Lila (Sara Forestier) est bègue et s’est réfugiée dans le silence, par peur d’être nuée et muselée par un père intransigeant (Jean-Pierre Léaud). Sa vie bascule lorsqu’elle rencontre Mo (Redouanne Harjanne), un jeune homme charismatique, en manque d’adrénaline et d’amour. Ils tombent fou amoureux, mais Lila va découvrir que Mo a aussi ses secret inavouables dans notre société basée sur l’excellence et la compétition.

Dans le chaos des flux de communication et d’information à outrance devenus incontrôlables, Sara Forestier essaie de simplifier le B à Ba de l’échange, en tentant de partir du primordial: du discours et de l’écriture. Avec une histoire qui flirte entre mélodrame et conte de fées urbain, M raconte l’histoire existentielle de Lila, une étudiante obstinée, mais riche en ressources intérieures et au talent littéraire indéniable, qui tombe amoureuse de Mo, un fan et conducteur de courses-poursuites en voiture et pâtissier talentueux à ses heures. Le film fonde sa propre existence sur la fragilité des deux protagonistes pour raconter la force des liens sentimentaux et non verbaux. De fait, si Lila ne peut pas parler, Mo ne peut pas lire et écrire. L’illettrisme vu par la lorgnette d’une rencontre amoureuse entre deux écorchés vifs par le jugement que porte la société sur eux … Quel sujet passionnant et prometteur sur le papier !

— Redouanne Harjanne et Sara Forestier – M
© Chi-Fou-Mi Productions

Là où le bât blesse c’est la mise en forme de cette histoire qui naît par hasard. Les deux protagonistes ont peur de toute communication mais se livrent l’un à l’autre avec passion. Les premiers remerciements de Lila à Mo par le biais de ses poèmes vont changer l’attitude de Mo à son égard entre rejet, désintérêt apparent et violence contenue.

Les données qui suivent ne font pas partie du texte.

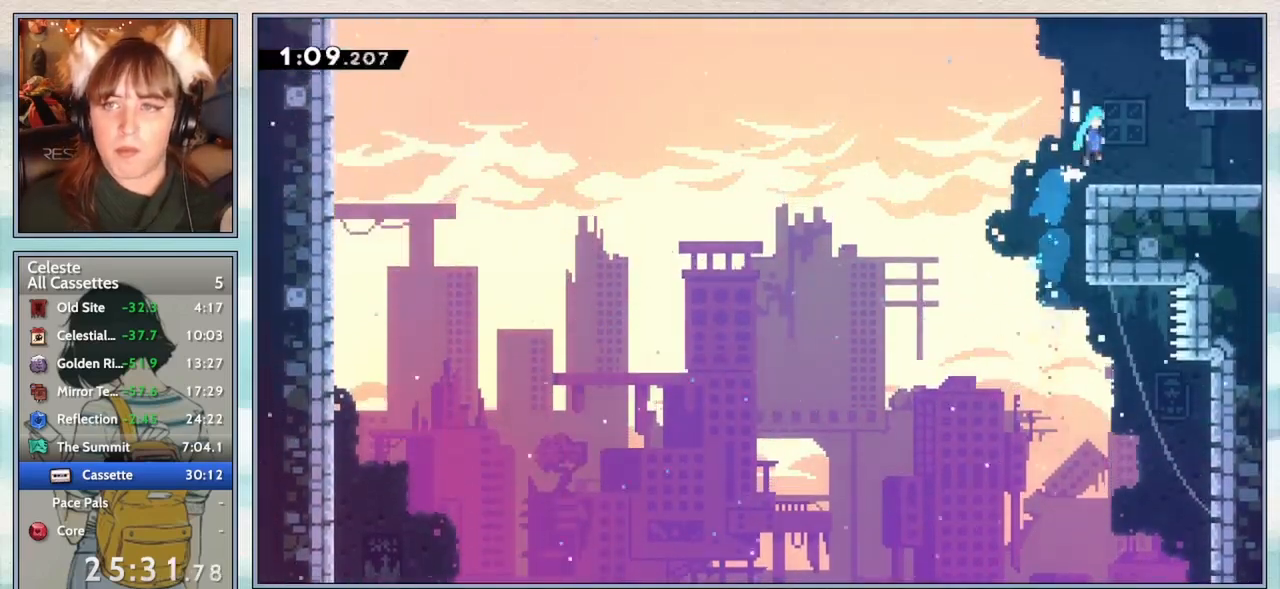
{"keys": [], "events": [[17, "jump2", "up"], [133, "down", "down"], [133, "grab", "up"], [283, "dash", "down"], [333, "jump2", "down"], [400, "dash", "up"], [400, "jump2", "up"], [450, "down", "up"], [500, "right", "up"]]}
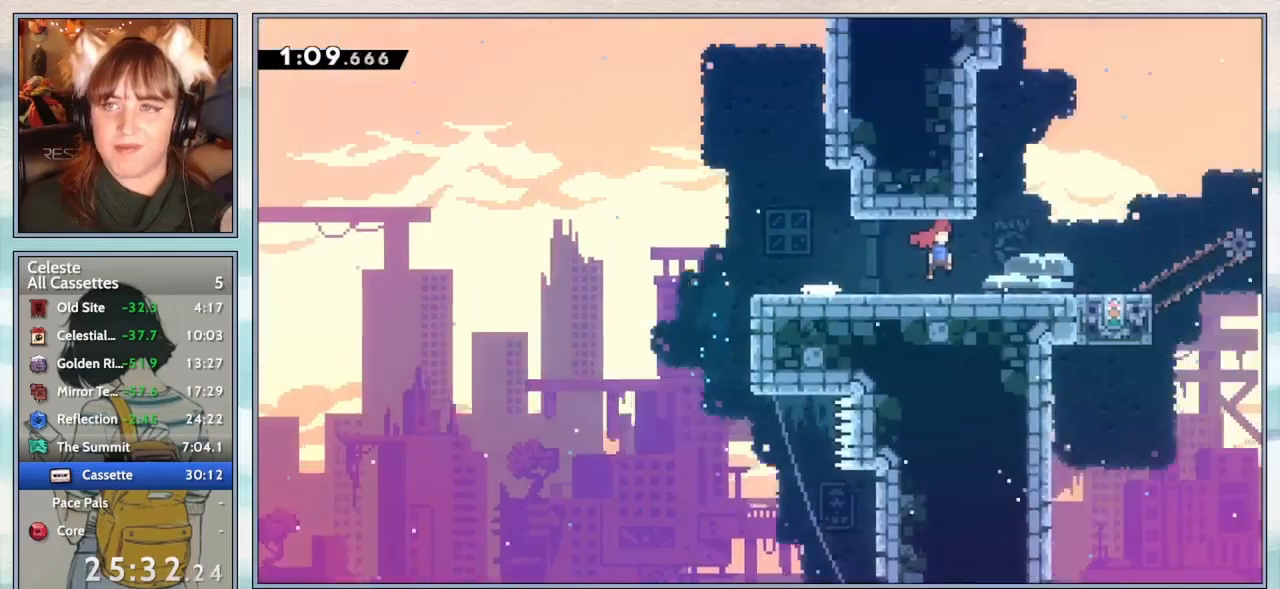
{"keys": ["right"], "events": [[83, "right", "down"]]}
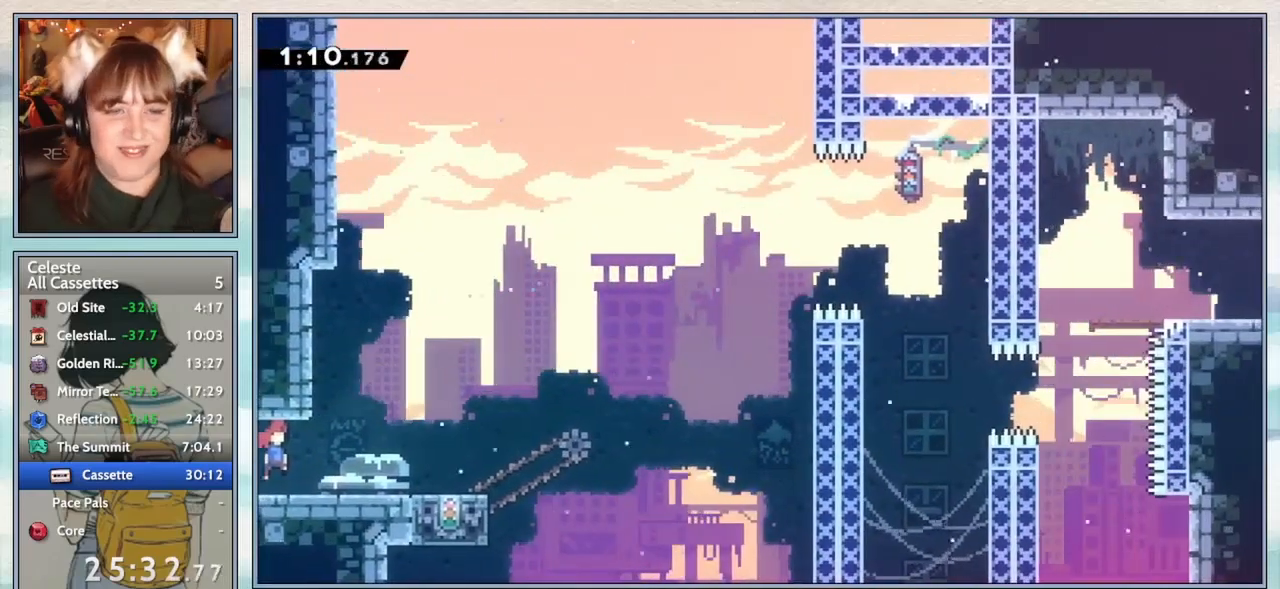
{"keys": ["down"], "events": [[233, "right", "up"], [283, "down", "down"], [333, "dash", "down"], [483, "dash", "up"]]}
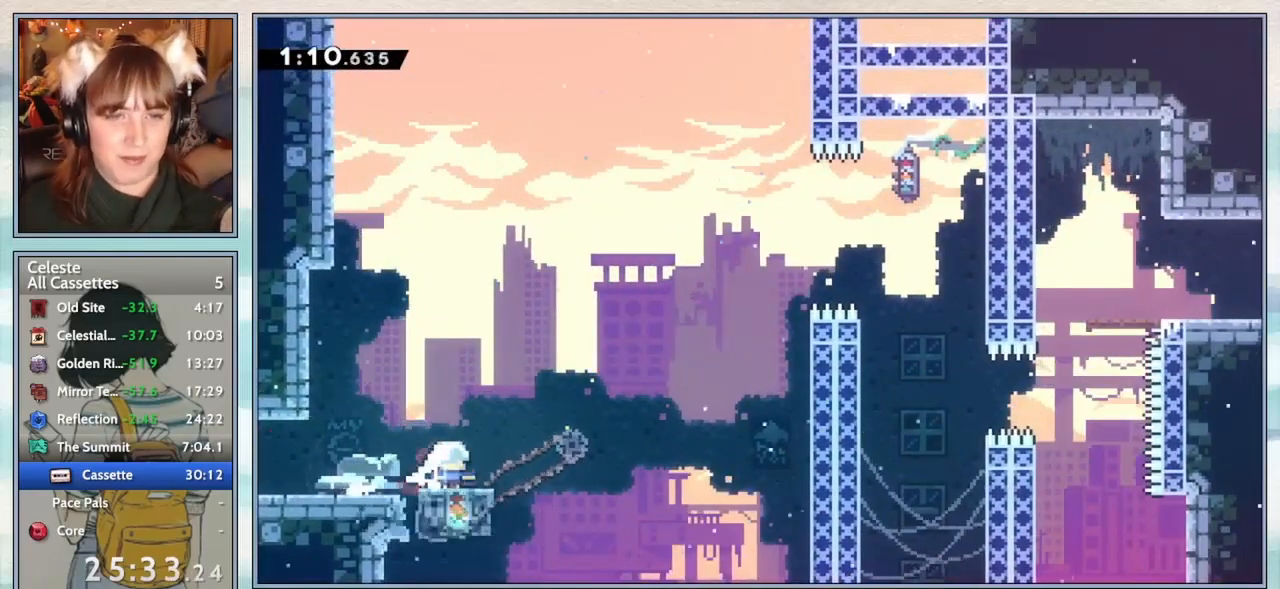
{"keys": ["jump2", "right"], "events": [[17, "down", "up"], [233, "right", "down"], [383, "jump2", "down"]]}
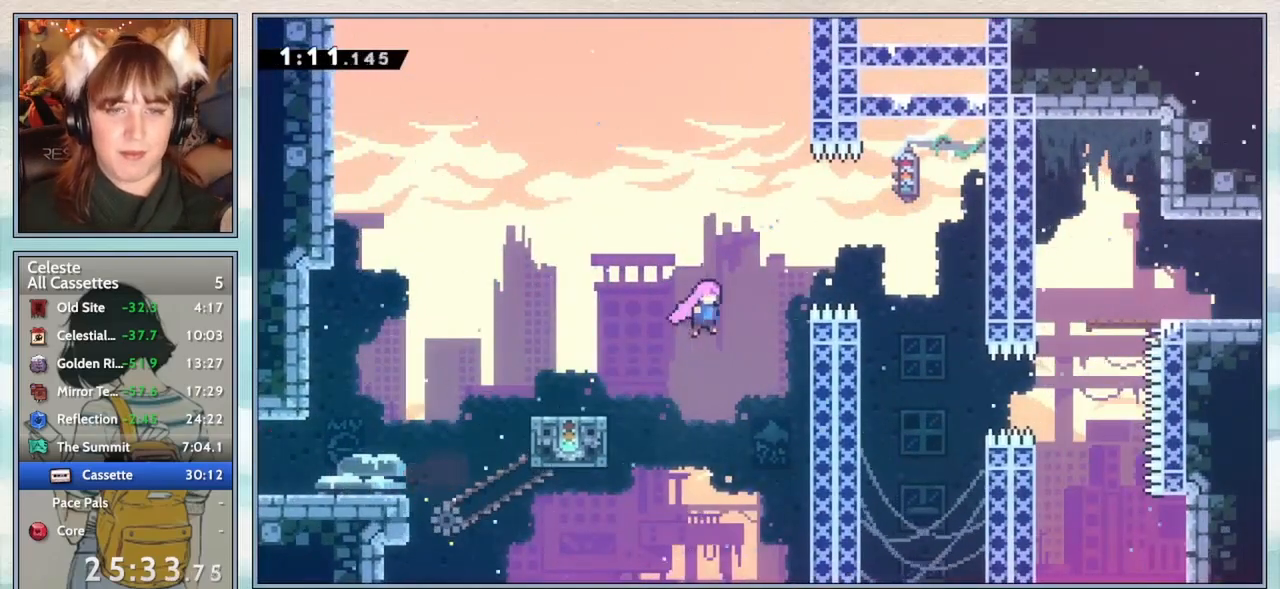
{"keys": [], "events": [[250, "jump2", "up"], [417, "right", "up"]]}
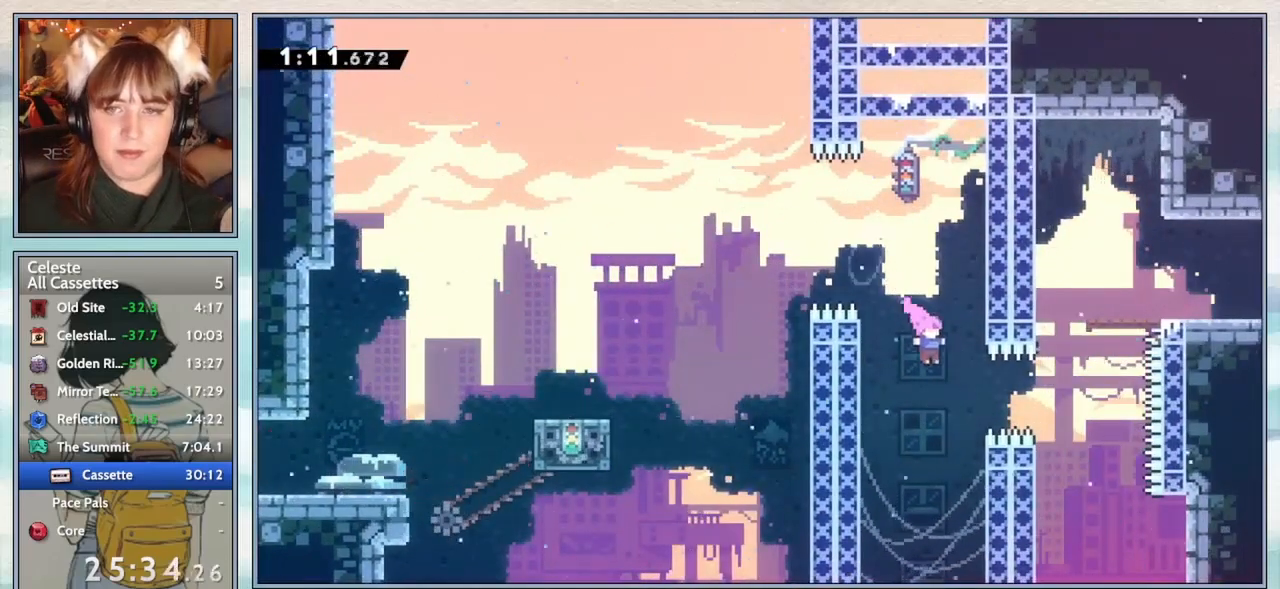
{"keys": ["dash", "left", "up"], "events": [[17, "right", "down"], [133, "dash", "down"], [267, "dash", "up"], [350, "up", "down"], [383, "right", "up"], [433, "dash", "down"], [467, "left", "down"]]}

Il était si inadéquat puisqu’il n’a pas été à l’école, un état qu’il vit comme un coupable. Lila pourra recomposer des liens brisés à force de persévérance et de patience.

M est un film qui réussit à reconstituer les hiérarchies relationnelles intermédiaires. malheureusement, le film souffre de maladresses de mise en scène comme de direction de acteurs; une séquence cocasse dans laquelle Mo est initié à l’alphabet et à l’orthographe par la petite sœur de Lila devient le paradigme de la solitude de l’univers des personnes illettrées, voire analphabètes. Mais la méthode usitée par la fillette, on n’y comprend absolument rien, même en tant que personnes parfaitement scolarisées.

La parole et l’écriture, les sentiments … Tout un programme qui aurait pu être abordé sous l’angle social, de l’égalité d’accès et d’adhésion à la scolarisation. Ici ce qui prime, c’est la rencontre entre Lila et Mo, devenue nécessaire à leur cheminement personnel. Maladroitement, l’actrice devenue réalisatrice, filme en gros plan sa  culotte alors que son compagnon s’apprête à lui faire découvrir le plaisir charnel. Était-ce bien nécessaire d’infliger une telle scène aux spectateurs vu la problématique abordée ?

— Redouanne Harjanne au Festival du Film Français d’Helvétie 2017
© Firouz Pillet

M, présenté àà la 74ème Mostra de Venise et à la 13ème édition du Festival du Film Français d’Helvétie qui a eu lieu du 13 au 17 septembre 2017, est projeté au FIFF 2017. Même visionné plusieurs fois, M laisse un sentiment d’inachevé. Peut-être pas assez profondément explorée, la thématique liée  à la communication se disperse dans des sentiments prépondérants, des réseaux subtils qui rendent ce monde si complexe, si difficile à interpréter tant pour le comédiens que pour les spectateurs.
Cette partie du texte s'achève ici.